MoonlightingMoonlighting in IT/ITES Sector: Part III – Judicial Precedents and the Best Practices

January 18, 20230

The Previous Blog in the Series discussed the Essential Clauses of a Contract in an IT/ITES Sector as well as the Moonlighting being the Need of the Hour. This blog shall discuss the Judicial Precedents and the Best Practices to be followed in Moonlighting in the IT/ITES Sector.

BEST PRACTICES TO BE FOLLOWED IN TERMS OF MOONLIGHTING

1. The employers may by the way of workshops or sessions, discourage their employees from moonlighting out of concern for conflicts of interest, impact on primary job performance, misuse of company resources, absenteeism, or poor attentiveness.

2. The employers should formulate policies and rules internally with respect to moonlighting and should also add the Moonlighting Clause in the Employment Agreement.

3. The employers can use various tools to monitor their employees who are working remotely and can remain vigilant on where the employees are spending their time during the work hours.

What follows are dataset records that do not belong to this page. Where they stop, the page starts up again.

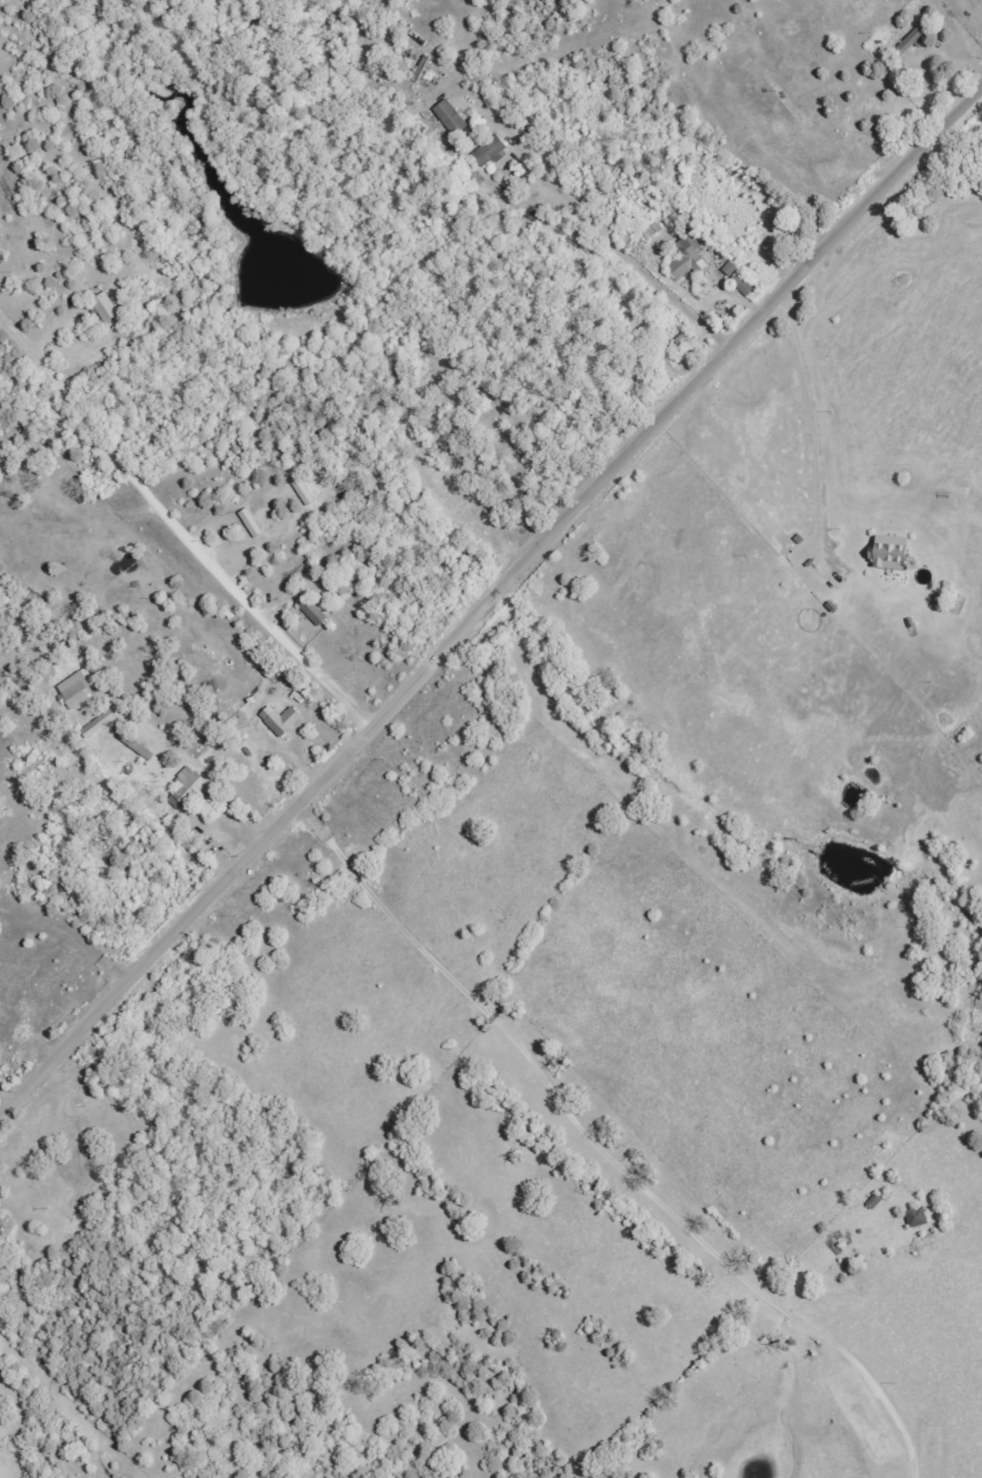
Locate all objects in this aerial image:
building: (911, 41)
road: (779, 102)
road: (170, 106)
building: (452, 116)
building: (492, 150)
building: (653, 230)
building: (688, 257)
building: (732, 268)
road: (739, 273)
road: (425, 279)
building: (743, 284)
building: (107, 307)
road: (178, 528)
building: (893, 553)
road: (488, 599)
building: (313, 610)
road: (693, 621)
building: (78, 689)
building: (283, 719)
building: (100, 723)
building: (190, 787)
building: (918, 1216)

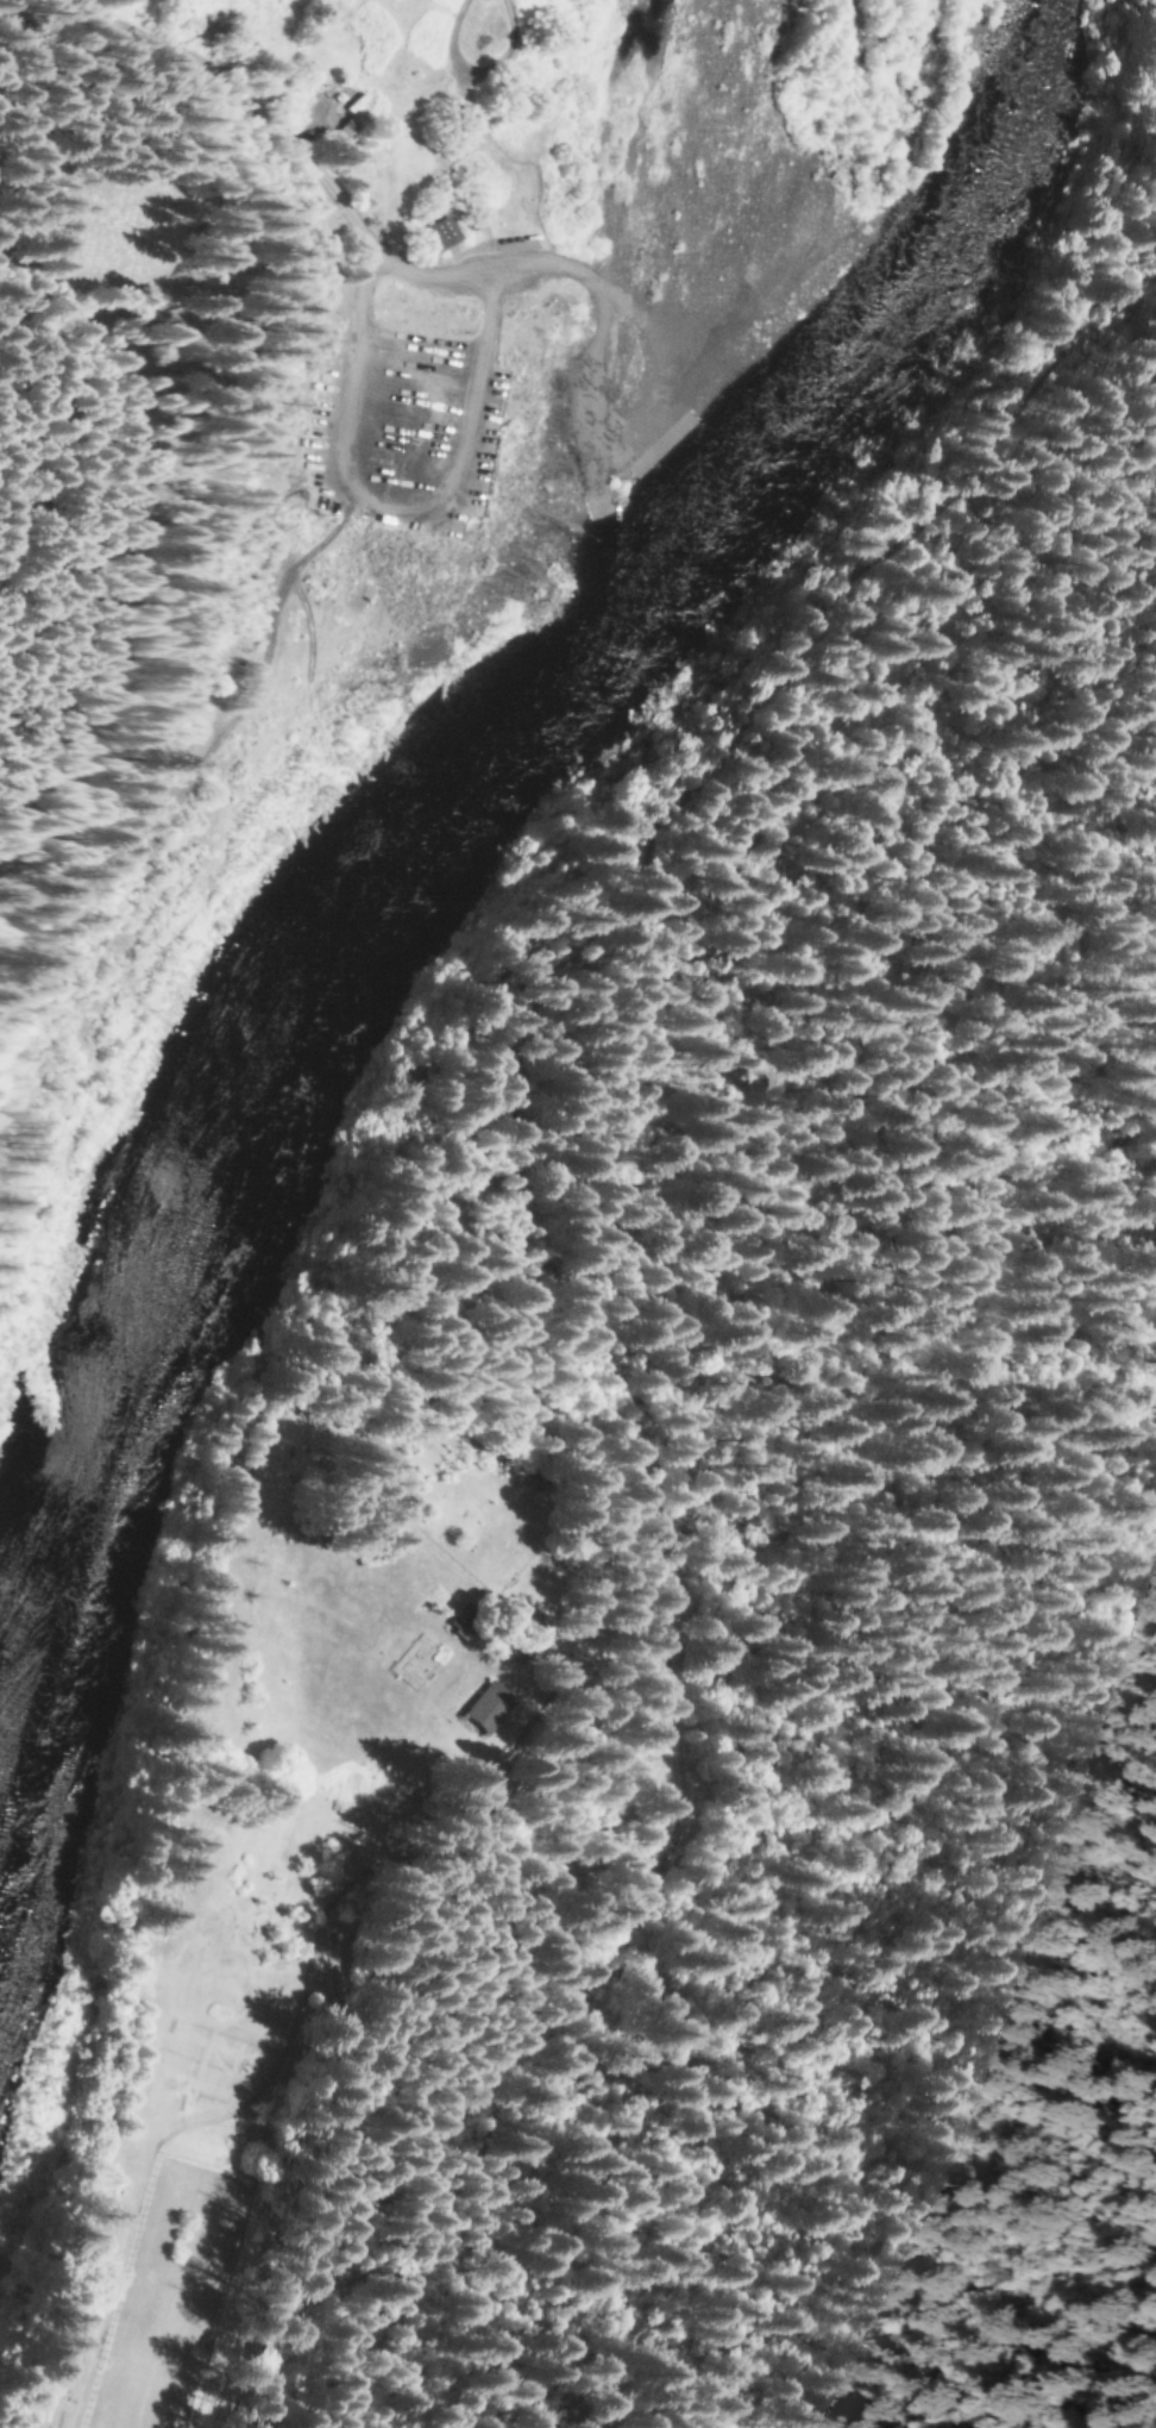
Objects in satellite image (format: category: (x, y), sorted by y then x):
road: (477, 74)
building: (353, 105)
building: (342, 131)
road: (321, 196)
building: (433, 233)
road: (625, 418)
parking lot: (391, 432)
road: (647, 432)
road: (587, 463)
road: (389, 492)
road: (175, 799)
river: (436, 837)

4. The employers can deploy tools and techniques to detect and prevent risks associated with moonlighting including data leakage or abuse of resources or intellectual property and confidentiality of the company.

5. On the part of the employees, it is crucial for the employees to carefully check their employment contractwith their principal job to ensure compliance with any moonlighting policies, before looking for side jobs or businesses.

JUDICIAL PRECEDENTS

Supreme Court

1. Manohar Nathurao Samarth v. Marotrao and Ors. [MANU/SC/0350/1979]

In this case, the Supreme Court held that the disqualification of the Appellant from the election is not bad in law because Section 49 of the Life Insurance Corporation Act, 1956 read with Regulations 25, 25 (4) and 39 of Life Insurance Corporation of India (Staff) Regulations, 1960 and Sections 15 and 428 (2) of City of Nagpur Corporation Act, 1948 constitute the ineligibility or disqualification for whole time salaried employees of L.I.C. to become member of any local authority.

The Supreme Court observed that if the Appellant is already working as a full time salaried employee of LIC and becomes a member of the local authority, the same would result into less efficiency of the Appellant.

High Courts

1. Gulbahar v. Presiding Officer, Industrial Tribunal and Others [CWP No. 15088 of 2015]

(Punjab and Haryana High Court)

In this case, the Petitioner was working as a driver with the Respondent Management with effect from 15.10.2001 but later it came to the attention of the Respondent that the Petitioner was also working for one M/s Top Wheels Tours and Travels Private Limited. Therefore, the Respondent terminated the Petitioner from the employment.

The Punjab and Haryana High Court held that the termination of the Petitioner from his employment because he was engaged in dual employment was completely valid.

2. Neelakandan v. The Presiding Officer and Other [W.P. No. 13964 of 2007]

(Madras High Court)

In this case, the Petitioner had joined the services of the Respondent No. 2 in 1991. In the year 2001, the Petitioner was issued a charge memo-cum-suspension order dated 26.4.2001, in which it was stated that the petitioner, while in the employment of the Company, along with two other persons, promoted a company, named M/s. N. K. R. Chemicals Private Limited and functioned in the capacity as a Director of the said Company along with two other persons.

The Madras High Court upheld the Order of the Labour Court wherein it was held that enquiry was conducted properly, in which, the misconduct of the Petitioner has been established beyond doubt, and since the Management has lost confidence in the activities of the Petitioner, the Petitioner was not the fit person to be given any relief and therefore, the Labour Court dismissed the Industrial Dispute raised by the Petitioner.

Therefore, from the above judicial precedents, it is clear that the judiciary is of the view that opting for another employment may decrease the efficiency of an employee in his or her regular employment and same should not be done.

AMLEGALS REMARKS

Moonlighting is the practice of working more than one job apart from the primary job without the knowledge of the primary employer, after regular business hours.

Moonlighting can be seen as a technique to maintain competence and productivity while also avoiding disengagement, learning new skills, and boosting passion.

However, Moonlighting may contradict the fundamental purpose of rest hours, holidays, and leave, while also having a negative impact on workers’ physical and mental health and contributing to burnout which eventually results in losing expertise, data, and technology to rivals that comes across as a huge threat to the regular employer.

In India, there is an absence of clear-cut legislation pertaining to Moonlighting that can be applied to every field of employment. Therefore, as of now, the idea of the legality of Moonlighting widely depends on the employers and their terms of appointment.

Companies may include a Conflict of Interest Clause in the employment agreement as well as an exclusive Moonlighting Clause but legal restrictions alone will not provide the desired results if there is no trust and no engagement.

The Government should play its part and create a policy on Moonlighting as part of the new labour laws in light of the present debate on Moonlighting. It might simply give what has been going on covertly for years in so many sectors a legal framework.